Brief: Reproduce the data below, replacing "Video hutbe" with "Video predavanja" wherever it occurs and keeping everything else the same.

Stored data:
++++++++++

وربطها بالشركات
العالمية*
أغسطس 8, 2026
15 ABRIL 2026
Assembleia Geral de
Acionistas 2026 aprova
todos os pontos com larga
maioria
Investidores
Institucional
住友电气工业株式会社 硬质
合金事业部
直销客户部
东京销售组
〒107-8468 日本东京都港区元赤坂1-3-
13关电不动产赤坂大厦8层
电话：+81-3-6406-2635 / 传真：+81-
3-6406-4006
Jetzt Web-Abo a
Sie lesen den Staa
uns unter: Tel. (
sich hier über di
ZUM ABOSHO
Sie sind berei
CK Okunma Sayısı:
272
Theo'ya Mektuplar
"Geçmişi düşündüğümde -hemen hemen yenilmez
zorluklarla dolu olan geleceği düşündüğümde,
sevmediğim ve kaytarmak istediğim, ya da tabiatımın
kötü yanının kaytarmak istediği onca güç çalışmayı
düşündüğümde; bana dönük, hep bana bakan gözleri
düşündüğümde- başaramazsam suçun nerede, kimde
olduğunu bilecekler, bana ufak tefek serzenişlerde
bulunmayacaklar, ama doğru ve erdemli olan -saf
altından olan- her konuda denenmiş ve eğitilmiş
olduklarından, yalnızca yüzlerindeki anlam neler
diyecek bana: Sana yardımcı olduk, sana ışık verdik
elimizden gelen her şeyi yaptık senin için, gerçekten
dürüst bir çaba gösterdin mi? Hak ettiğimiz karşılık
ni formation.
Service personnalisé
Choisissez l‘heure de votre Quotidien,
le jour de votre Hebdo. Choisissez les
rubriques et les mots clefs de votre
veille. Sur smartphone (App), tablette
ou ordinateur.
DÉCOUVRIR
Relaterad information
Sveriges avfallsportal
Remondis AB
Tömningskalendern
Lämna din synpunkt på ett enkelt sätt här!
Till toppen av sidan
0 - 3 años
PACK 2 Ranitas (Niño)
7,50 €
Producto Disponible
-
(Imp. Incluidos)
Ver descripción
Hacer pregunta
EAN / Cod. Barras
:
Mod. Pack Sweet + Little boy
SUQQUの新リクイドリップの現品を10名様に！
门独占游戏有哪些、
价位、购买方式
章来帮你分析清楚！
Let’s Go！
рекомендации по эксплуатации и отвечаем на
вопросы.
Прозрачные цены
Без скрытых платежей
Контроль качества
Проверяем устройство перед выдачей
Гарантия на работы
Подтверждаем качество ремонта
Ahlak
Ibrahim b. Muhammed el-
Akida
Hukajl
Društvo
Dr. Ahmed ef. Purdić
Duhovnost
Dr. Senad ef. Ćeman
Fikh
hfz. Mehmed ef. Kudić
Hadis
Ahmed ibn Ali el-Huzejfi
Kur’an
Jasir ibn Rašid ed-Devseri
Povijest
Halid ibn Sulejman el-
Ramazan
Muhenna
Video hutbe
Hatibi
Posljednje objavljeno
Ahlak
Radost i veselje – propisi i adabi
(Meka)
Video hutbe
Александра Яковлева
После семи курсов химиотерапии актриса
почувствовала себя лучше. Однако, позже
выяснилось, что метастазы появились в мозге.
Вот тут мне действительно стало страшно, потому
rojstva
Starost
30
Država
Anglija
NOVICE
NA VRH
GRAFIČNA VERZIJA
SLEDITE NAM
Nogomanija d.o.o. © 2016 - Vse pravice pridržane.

++++++++++

Result for this task:
وربطها بالشركات
العالمية*
أغسطس 8, 2026
15 ABRIL 2026
Assembleia Geral de
Acionistas 2026 aprova
todos os pontos com larga
maioria
Investidores
Institucional
住友电气工业株式会社 硬质
合金事业部
直销客户部
东京销售组
〒107-8468 日本东京都港区元赤坂1-3-
13关电不动产赤坂大厦8层
电话：+81-3-6406-2635 / 传真：+81-
3-6406-4006
Jetzt Web-Abo a
Sie lesen den Staa
uns unter: Tel. (
sich hier über di
ZUM ABOSHO
Sie sind berei
CK Okunma Sayısı:
272
Theo'ya Mektuplar
"Geçmişi düşündüğümde -hemen hemen yenilmez
zorluklarla dolu olan geleceği düşündüğümde,
sevmediğim ve kaytarmak istediğim, ya da tabiatımın
kötü yanının kaytarmak istediği onca güç çalışmayı
düşündüğümde; bana dönük, hep bana bakan gözleri
düşündüğümde- başaramazsam suçun nerede, kimde
olduğunu bilecekler, bana ufak tefek serzenişlerde
bulunmayacaklar, ama doğru ve erdemli olan -saf
altından olan- her konuda denenmiş ve eğitilmiş
olduklarından, yalnızca yüzlerindeki anlam neler
diyecek bana: Sana yardımcı olduk, sana ışık verdik
elimizden gelen her şeyi yaptık senin için, gerçekten
dürüst bir çaba gösterdin mi? Hak ettiğimiz karşılık
ni formation.
Service personnalisé
Choisissez l‘heure de votre Quotidien,
le jour de votre Hebdo. Choisissez les
rubriques et les mots clefs de votre
veille. Sur smartphone (App), tablette
ou ordinateur.
DÉCOUVRIR
Relaterad information
Sveriges avfallsportal
Remondis AB
Tömningskalendern
Lämna din synpunkt på ett enkelt sätt här!
Till toppen av sidan
0 - 3 años
PACK 2 Ranitas (Niño)
7,50 €
Producto Disponible
-
(Imp. Incluidos)
Ver descripción
Hacer pregunta
EAN / Cod. Barras
:
Mod. Pack Sweet + Little boy
SUQQUの新リクイドリップの現品を10名様に！
门独占游戏有哪些、
价位、购买方式
章来帮你分析清楚！
Let’s Go！
рекомендации по эксплуатации и отвечаем на
вопросы.
Прозрачные цены
Без скрытых платежей
Контроль качества
Проверяем устройство перед выдачей
Гарантия на работы
Подтверждаем качество ремонта
Ahlak
Ibrahim b. Muhammed el-
Akida
Hukajl
Društvo
Dr. Ahmed ef. Purdić
Duhovnost
Dr. Senad ef. Ćeman
Fikh
hfz. Mehmed ef. Kudić
Hadis
Ahmed ibn Ali el-Huzejfi
Kur’an
Jasir ibn Rašid ed-Devseri
Povijest
Halid ibn Sulejman el-
Ramazan
Muhenna
Video predavanja
Hatibi
Posljednje objavljeno
Ahlak
Radost i veselje – propisi i adabi
(Meka)
Video predavanja
Александра Яковлева
После семи курсов химиотерапии актриса
почувствовала себя лучше. Однако, позже
выяснилось, что метастазы появились в мозге.
Вот тут мне действительно стало страшно, потому
rojstva
Starost
30
Država
Anglija
NOVICE
NA VRH
GRAFIČNA VERZIJA
SLEDITE NAM
Nogomanija d.o.o. © 2016 - Vse pravice pridržane.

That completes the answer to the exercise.